Though the secession has been broken into three sections, by various practical and theoretical questions, yet they all continue sound on the doctrine of the atonement, and perfectly harmonise in their opposition to Arminianism, and all its brood of heresies. They have two large synods in Ireland and in Scotland, and a presbytery consisting of about twelve ministers, forming a separate ecclesiastical body. The Irish synods have been somewhat enfeebled, and their clergy have rendered themselves unpopular by accepting, since the united societies created disturbance, a bonus from the government, as a reward for their public prayers, on behalf of the government. This was an act altogether unworthy of faithful ministers of Christ Jesus.

The reformed presbyterians, usually known by the name of Covenanters, are another respectable body of dissenters in Britain. When the king and his government, partly by persecution and partly by seduction, had drawn off the attention of all the clergy of the three kingdoms from the convenanted reformation, there still remained a considerble body of intelligent and respectable Christians, among the laity, who refused to follow their spiritual guides, in an abandonment of the covenants, which they considered

as an oath, binding the whole nation to maintain the truth. They declared that they would not forsake that cause, in which they had seen so many of their brethren ascend the scaffold, and approach the stake. They would not even receive the ordinances of the gospel at the hand of those whom they considered as apostates and as having violated the oath of God. They worshipped in private societies, refusing even to hear the gospel preached by the ministers, whom they esteemed guilty of so criminal a direliction of principle. The societies corresponded with each other, and thus kept up a visible organization, as far as this could be done without the public officers and ordinances of the church. They refused to accede to the revolution settlement, when William and Mary ascended the throne, because the covenants were not recognised, and because they considered the whole establishment a mere production of human policy, without any respect to the glory of the Creator, or to the interests of truth and righteousness.

* **Dataset**:
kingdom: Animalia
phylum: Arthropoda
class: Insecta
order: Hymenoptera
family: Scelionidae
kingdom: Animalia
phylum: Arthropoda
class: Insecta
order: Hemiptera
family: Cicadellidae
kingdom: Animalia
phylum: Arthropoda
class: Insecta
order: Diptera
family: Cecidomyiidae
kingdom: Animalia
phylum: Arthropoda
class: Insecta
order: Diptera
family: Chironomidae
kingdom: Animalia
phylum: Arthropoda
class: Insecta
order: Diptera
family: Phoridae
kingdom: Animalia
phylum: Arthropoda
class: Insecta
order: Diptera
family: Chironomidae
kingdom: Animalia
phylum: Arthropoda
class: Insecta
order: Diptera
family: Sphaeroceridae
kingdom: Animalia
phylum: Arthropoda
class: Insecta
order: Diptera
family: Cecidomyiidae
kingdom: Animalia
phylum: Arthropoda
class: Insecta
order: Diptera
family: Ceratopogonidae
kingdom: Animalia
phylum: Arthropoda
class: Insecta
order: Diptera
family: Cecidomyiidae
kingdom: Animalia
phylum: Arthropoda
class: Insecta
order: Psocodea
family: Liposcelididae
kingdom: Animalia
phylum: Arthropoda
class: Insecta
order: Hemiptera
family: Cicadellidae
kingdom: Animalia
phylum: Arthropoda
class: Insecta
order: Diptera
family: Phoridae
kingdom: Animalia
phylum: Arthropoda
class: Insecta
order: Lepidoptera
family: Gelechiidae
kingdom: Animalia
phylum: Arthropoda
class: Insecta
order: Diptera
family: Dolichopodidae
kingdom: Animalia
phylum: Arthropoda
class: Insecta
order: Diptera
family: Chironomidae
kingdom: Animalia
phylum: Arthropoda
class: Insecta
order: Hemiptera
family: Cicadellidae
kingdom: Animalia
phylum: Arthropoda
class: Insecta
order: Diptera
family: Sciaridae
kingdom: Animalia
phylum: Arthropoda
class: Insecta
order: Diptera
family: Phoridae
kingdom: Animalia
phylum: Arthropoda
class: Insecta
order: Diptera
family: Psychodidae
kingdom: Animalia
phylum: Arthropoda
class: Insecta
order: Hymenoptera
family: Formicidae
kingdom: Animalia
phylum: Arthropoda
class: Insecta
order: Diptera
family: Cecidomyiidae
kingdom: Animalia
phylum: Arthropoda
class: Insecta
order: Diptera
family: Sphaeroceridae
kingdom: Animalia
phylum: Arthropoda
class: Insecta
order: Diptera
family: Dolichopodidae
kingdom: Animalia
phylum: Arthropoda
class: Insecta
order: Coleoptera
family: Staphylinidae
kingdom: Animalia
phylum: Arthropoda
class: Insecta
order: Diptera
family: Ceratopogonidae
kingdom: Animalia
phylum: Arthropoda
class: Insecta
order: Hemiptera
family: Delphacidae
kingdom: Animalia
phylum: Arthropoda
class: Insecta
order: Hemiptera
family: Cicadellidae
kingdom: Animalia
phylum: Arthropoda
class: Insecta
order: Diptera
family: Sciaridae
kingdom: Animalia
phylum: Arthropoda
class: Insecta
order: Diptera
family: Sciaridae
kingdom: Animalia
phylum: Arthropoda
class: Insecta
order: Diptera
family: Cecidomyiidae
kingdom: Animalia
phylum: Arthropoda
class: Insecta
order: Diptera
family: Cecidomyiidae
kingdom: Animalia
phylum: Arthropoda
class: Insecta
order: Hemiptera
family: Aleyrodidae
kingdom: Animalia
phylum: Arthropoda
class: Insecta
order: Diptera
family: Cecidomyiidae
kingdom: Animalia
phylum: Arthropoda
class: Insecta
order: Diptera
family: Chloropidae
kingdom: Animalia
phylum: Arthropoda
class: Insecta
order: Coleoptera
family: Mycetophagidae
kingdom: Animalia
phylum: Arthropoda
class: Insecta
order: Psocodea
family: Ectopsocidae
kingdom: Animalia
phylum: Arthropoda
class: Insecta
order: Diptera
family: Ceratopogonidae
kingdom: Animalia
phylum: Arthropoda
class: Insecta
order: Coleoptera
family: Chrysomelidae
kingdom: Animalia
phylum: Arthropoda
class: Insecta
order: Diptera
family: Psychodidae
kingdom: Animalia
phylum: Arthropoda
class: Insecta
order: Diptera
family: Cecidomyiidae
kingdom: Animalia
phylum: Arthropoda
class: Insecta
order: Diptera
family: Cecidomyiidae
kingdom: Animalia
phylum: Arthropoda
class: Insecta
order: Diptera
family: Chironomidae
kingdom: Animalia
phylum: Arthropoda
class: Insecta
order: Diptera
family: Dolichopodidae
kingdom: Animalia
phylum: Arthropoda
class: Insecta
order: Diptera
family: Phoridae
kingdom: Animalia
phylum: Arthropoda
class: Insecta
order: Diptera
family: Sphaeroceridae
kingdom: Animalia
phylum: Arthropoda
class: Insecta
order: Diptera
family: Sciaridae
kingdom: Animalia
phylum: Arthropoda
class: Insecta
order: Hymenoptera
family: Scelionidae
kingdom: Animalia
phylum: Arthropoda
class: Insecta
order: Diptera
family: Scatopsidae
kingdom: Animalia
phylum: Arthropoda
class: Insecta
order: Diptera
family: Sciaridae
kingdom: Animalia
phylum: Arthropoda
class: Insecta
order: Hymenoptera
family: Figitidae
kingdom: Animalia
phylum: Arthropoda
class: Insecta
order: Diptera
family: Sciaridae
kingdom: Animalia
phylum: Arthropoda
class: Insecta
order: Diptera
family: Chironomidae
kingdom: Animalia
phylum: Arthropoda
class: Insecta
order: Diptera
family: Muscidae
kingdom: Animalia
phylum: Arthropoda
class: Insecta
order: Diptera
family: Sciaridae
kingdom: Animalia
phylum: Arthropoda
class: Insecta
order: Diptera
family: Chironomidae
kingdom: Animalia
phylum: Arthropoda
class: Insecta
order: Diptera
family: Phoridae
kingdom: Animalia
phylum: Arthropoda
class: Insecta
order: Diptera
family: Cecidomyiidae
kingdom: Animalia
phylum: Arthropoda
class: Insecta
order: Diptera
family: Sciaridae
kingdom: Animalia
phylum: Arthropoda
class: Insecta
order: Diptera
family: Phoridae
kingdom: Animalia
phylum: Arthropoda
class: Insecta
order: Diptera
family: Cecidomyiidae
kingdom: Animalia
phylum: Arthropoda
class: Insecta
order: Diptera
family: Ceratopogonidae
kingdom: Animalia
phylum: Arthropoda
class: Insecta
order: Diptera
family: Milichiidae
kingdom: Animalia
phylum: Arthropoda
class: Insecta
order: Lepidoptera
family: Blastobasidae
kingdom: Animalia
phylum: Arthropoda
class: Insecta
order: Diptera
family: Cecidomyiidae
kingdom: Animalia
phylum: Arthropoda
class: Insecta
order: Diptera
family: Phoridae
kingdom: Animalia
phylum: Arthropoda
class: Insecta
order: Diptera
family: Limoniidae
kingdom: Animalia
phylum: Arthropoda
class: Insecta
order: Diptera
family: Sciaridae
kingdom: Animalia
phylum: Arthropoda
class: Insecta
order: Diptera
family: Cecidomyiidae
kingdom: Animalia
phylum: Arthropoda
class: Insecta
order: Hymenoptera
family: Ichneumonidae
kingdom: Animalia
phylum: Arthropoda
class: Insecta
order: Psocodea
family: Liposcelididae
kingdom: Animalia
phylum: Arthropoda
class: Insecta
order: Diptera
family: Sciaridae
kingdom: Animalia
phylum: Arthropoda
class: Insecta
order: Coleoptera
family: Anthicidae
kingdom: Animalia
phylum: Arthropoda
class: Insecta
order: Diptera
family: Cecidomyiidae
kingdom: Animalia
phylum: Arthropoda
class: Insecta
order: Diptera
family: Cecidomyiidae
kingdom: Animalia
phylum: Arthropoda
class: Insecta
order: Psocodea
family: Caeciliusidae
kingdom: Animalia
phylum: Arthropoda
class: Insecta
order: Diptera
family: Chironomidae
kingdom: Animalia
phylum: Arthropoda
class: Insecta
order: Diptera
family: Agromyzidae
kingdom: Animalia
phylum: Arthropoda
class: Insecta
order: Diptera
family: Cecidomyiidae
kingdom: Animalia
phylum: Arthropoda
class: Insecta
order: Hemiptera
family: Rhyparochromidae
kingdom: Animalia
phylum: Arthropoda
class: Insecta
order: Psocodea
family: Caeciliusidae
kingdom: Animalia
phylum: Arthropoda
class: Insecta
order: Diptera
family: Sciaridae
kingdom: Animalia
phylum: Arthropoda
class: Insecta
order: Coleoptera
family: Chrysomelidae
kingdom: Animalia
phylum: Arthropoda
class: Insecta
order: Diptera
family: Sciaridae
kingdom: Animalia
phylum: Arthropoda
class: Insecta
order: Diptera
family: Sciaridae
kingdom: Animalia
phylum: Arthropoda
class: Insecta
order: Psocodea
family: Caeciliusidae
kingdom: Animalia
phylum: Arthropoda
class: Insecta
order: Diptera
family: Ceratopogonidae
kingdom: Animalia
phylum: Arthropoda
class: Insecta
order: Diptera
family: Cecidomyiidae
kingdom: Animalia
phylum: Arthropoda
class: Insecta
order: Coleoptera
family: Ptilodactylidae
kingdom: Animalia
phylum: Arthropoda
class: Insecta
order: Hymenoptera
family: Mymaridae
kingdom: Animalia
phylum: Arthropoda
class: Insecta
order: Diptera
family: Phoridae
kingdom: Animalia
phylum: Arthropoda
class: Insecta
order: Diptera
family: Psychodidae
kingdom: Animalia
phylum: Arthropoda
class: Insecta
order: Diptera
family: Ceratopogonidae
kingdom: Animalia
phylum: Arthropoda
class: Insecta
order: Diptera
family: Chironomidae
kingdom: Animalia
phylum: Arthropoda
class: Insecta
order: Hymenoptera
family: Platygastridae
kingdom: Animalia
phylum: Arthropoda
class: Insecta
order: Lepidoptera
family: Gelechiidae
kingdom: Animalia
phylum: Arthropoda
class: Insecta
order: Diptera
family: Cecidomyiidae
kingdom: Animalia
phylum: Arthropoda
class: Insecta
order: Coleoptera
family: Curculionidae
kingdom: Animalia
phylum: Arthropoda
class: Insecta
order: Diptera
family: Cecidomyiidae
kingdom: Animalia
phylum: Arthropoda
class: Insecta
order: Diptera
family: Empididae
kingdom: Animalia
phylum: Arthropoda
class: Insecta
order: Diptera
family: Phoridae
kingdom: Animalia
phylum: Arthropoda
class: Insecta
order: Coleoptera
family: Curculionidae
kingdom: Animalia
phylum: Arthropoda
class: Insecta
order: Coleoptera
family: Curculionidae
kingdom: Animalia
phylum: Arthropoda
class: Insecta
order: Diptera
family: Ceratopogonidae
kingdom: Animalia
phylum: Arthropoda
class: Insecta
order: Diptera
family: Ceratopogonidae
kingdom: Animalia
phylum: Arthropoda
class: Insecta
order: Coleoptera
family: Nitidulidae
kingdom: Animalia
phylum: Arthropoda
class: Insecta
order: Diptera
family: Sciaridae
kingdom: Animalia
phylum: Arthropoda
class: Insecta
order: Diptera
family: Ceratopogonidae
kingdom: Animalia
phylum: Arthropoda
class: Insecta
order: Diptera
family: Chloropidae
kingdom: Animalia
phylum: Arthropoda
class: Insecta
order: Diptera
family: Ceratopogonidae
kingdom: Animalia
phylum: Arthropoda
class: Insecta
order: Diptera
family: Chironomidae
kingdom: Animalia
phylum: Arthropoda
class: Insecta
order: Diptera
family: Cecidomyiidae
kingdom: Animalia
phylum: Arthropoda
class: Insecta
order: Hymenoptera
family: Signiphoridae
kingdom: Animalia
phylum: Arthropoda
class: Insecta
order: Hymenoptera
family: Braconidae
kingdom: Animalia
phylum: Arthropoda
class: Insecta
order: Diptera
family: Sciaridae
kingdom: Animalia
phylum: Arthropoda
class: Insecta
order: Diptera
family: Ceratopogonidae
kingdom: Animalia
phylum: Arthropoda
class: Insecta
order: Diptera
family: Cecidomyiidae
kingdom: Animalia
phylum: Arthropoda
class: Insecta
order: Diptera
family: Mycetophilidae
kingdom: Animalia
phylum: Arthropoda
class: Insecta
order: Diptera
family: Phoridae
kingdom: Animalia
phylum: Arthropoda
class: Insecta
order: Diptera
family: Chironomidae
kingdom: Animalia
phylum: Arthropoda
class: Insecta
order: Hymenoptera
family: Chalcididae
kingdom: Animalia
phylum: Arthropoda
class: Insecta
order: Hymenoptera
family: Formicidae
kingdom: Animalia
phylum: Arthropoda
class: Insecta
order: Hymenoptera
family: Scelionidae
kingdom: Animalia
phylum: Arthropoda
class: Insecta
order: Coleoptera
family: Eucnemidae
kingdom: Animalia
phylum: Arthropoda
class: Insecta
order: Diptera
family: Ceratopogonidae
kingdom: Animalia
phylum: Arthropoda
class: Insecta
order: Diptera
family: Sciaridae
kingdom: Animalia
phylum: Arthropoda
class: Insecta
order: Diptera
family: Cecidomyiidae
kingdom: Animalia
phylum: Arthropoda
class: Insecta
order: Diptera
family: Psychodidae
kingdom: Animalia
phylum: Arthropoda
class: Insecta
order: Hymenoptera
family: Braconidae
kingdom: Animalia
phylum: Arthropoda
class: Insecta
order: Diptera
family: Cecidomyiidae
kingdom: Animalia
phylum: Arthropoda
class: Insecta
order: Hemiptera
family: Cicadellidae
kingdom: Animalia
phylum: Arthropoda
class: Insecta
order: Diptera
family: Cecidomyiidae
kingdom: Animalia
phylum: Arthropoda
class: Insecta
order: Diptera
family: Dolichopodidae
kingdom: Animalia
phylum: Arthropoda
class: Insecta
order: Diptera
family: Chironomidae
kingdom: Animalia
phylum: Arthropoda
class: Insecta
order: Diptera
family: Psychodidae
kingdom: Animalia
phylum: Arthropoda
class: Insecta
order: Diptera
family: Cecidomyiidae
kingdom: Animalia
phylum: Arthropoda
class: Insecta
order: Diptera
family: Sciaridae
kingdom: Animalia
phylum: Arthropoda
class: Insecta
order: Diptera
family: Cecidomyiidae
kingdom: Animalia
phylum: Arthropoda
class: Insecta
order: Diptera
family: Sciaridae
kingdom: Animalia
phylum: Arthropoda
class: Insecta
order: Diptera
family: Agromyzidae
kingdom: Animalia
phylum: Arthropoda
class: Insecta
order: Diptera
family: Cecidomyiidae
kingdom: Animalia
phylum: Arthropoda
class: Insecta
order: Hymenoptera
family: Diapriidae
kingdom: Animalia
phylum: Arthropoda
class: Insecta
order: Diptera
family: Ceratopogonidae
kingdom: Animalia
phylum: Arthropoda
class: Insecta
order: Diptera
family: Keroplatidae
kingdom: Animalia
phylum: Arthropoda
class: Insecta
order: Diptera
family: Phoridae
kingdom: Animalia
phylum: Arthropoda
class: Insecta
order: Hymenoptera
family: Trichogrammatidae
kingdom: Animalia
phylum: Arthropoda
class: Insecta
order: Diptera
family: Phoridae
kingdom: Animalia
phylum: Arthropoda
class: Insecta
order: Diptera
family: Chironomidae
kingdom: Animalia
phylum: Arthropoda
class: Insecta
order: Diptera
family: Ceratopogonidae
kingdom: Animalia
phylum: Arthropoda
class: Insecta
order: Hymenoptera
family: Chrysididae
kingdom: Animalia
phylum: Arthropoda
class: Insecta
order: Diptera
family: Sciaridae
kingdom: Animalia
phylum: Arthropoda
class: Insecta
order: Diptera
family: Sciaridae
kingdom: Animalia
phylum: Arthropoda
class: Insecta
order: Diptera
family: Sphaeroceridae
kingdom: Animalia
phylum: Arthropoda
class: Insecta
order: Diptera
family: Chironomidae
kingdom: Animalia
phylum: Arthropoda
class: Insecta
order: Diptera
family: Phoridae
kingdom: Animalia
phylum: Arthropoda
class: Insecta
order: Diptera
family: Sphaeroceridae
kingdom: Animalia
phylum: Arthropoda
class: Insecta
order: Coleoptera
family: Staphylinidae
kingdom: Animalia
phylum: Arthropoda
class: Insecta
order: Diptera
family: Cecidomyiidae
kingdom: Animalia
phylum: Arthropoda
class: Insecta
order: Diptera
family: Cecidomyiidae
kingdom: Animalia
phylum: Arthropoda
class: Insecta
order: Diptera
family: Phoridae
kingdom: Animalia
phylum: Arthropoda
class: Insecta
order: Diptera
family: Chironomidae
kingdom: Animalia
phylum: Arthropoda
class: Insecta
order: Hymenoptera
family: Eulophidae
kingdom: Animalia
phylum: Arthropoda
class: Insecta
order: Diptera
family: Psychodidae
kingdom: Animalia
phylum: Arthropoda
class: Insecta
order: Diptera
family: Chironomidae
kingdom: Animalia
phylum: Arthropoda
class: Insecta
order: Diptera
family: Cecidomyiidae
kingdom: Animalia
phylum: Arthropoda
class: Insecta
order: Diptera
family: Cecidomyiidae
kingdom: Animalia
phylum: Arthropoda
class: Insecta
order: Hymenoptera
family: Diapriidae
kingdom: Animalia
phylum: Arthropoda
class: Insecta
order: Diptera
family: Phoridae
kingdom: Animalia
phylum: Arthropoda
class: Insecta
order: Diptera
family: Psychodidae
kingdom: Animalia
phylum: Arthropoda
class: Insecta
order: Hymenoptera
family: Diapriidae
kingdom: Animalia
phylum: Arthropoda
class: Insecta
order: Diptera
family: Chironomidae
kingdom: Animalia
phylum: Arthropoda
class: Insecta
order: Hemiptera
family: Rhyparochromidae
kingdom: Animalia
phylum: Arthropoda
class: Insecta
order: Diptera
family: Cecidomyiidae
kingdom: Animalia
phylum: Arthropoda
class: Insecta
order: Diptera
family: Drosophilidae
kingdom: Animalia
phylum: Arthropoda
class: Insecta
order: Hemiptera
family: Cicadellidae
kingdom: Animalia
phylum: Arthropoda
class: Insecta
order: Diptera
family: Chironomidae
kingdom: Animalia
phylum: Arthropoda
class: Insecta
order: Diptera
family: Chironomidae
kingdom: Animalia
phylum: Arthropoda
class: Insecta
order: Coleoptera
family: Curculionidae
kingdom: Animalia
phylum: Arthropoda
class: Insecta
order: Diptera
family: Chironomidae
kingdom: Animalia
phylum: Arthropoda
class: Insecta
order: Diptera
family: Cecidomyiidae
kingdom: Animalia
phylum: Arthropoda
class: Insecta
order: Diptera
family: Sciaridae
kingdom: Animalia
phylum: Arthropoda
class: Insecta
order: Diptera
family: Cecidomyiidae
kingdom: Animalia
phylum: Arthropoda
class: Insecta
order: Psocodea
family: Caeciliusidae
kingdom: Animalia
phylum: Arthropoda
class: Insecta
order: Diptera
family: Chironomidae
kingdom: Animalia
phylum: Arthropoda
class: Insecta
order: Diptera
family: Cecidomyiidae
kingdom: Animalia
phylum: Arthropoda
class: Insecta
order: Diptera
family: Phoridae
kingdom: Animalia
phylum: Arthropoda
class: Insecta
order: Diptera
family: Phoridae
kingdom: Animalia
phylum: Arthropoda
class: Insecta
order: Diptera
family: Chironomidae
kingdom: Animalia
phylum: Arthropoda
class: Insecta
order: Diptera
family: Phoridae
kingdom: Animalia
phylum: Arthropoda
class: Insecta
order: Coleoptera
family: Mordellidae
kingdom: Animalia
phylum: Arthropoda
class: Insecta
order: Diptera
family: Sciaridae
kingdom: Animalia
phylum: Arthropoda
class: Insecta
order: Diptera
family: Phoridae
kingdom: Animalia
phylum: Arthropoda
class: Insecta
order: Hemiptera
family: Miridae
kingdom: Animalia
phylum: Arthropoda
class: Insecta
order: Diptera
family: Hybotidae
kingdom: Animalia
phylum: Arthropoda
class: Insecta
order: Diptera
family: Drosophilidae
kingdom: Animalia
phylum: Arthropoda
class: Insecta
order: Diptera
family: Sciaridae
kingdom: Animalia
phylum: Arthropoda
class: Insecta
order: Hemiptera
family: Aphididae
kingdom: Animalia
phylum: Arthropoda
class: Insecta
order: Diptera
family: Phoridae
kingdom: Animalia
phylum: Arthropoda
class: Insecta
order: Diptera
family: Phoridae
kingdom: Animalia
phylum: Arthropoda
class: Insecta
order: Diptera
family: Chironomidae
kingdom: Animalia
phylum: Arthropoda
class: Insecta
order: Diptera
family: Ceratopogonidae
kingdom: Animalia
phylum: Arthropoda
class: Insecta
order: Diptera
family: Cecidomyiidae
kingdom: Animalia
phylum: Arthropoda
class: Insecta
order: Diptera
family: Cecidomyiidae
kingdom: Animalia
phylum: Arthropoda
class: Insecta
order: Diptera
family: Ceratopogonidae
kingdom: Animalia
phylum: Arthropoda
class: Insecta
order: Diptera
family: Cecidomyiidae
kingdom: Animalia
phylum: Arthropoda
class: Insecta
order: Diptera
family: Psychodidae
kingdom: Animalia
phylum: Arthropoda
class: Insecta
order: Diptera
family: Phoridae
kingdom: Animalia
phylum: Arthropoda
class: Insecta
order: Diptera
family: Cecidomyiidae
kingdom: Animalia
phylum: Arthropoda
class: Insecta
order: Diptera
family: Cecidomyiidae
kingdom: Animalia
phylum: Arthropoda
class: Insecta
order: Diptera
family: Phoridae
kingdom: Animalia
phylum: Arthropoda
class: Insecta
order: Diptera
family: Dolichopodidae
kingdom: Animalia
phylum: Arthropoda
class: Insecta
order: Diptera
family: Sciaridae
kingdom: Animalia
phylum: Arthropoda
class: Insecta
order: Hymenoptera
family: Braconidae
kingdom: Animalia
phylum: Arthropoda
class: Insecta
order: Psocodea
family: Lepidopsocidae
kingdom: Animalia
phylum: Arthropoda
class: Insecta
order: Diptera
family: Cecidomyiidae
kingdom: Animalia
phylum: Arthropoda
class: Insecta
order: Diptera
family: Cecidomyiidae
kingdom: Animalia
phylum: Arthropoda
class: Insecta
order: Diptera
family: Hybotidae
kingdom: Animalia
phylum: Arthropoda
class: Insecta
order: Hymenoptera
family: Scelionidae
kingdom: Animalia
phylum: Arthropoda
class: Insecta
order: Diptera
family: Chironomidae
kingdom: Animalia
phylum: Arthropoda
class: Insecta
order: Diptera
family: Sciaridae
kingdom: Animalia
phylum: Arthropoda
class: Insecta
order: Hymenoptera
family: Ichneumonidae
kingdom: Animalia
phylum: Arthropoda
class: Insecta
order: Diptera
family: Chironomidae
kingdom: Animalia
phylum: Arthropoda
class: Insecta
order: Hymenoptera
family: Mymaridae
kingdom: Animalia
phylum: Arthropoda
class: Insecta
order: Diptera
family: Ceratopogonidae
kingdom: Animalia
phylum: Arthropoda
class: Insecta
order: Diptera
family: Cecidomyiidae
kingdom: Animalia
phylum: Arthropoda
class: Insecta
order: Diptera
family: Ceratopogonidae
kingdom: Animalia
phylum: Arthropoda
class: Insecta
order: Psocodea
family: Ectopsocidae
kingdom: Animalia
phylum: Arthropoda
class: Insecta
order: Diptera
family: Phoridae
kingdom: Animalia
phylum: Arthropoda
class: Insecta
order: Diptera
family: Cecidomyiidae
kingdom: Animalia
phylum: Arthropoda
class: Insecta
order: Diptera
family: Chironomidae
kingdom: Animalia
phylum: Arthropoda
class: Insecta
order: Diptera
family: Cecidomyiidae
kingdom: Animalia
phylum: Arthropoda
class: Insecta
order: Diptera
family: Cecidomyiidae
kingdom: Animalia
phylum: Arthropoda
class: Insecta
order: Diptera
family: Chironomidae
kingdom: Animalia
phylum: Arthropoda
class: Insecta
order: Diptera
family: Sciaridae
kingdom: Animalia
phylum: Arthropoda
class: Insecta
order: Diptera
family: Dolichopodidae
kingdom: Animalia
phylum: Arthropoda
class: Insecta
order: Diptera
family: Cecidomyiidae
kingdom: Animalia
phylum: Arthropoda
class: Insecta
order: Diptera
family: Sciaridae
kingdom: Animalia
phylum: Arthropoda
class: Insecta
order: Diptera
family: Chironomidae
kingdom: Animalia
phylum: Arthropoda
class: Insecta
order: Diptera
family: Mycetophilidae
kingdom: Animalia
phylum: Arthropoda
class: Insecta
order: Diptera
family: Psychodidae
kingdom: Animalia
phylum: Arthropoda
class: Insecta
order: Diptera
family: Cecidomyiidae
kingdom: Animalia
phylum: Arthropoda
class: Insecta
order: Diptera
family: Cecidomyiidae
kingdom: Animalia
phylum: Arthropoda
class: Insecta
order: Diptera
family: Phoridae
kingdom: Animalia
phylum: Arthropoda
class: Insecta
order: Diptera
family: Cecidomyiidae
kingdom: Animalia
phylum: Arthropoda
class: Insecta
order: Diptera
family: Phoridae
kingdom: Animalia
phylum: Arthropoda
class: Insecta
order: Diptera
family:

* **Given request**: List every country or region named in the passage on the secession and the Covenanters.

* **Written solution**: Ireland, Scotland, Britain